The program, designed to give foreign bankers more consistent exams and a lighter supervisory burden, will be implemented by the Federal Reserve over the next few years.

To help banks understand the new system's requirements, the Fed will publish guidelines in the next few weeks.

At the new examination's core is "Roca," a rating system whose name stands for risk management, operational controls, compliance, and asset quality.

Each bank will be rated by its primary regulator on a scale from one to five, with one being the best.

Each foreign bank also will receive a numerical assessment for its U.S. operations as a whole. That evaluation will combine the assessments on individual offices into a single report. Banks will receive a second rating, also on a one to five scale, for the composite report.

David Halvorson, deputy general counsel at the Institute of International Bankers, New York, said foreign banks support the new rating system. "Roca provides for a good deal of flexibility and individual analysis for banks," Mr. Halvorson said.

Under the Foreign Bank Supervision and Enhancement Act, part of the 1991 banking law, the Fed was ordered to step up supervision of foreign banks.

Federal and state regulatory agencies that oversee foreign bank activity in the U.S. have been working with the Fed on the new system since 1992.

William A. Ryback, an associate director of supervision at the central bank, said the new system is needed to avoid overlapping exams by different agencies and make regulators' expectations clearer.

"We had to come up with a product that eliminates confusion," Mr.

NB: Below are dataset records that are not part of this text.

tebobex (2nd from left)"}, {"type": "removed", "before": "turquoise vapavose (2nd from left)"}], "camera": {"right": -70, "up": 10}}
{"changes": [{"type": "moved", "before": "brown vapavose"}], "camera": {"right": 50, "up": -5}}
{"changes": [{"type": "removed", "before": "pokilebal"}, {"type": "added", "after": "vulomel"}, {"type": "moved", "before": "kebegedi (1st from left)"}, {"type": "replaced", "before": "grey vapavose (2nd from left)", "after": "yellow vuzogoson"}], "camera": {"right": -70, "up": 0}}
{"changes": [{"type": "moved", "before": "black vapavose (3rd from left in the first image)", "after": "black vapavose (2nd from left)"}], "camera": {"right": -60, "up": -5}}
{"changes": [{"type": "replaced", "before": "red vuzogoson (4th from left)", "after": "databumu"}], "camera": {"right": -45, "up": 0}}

Ryback explained at a Bankers Association for Foreign Trade conference here last week.

What many see as the most controversial part of the new system is a new Fed evaluation of the parent bank. Although the agency has been visiting parent banks since 1978, this will be a much more in-depth review, Mr. Ryback explained in an interview this week.

Some foreign banks have complained said that these parent exams will give the Fed too much power. But Mr. Ryback urged banks to cooperate with the exams. "We're going to do this whether you assist us or not," he said at the conference.

Examiners will concentrate on the comprehensiveness of banks' risk management policy as well as knowledge of and adherence to rules, said Robert H. McCormick, deputy superintendent of banks at the New York State Banking Department.

Training of personnel and timely and accurate reporting also will be stressed.

Mr. McCormick said the new rating system will take three to five years to fully implement.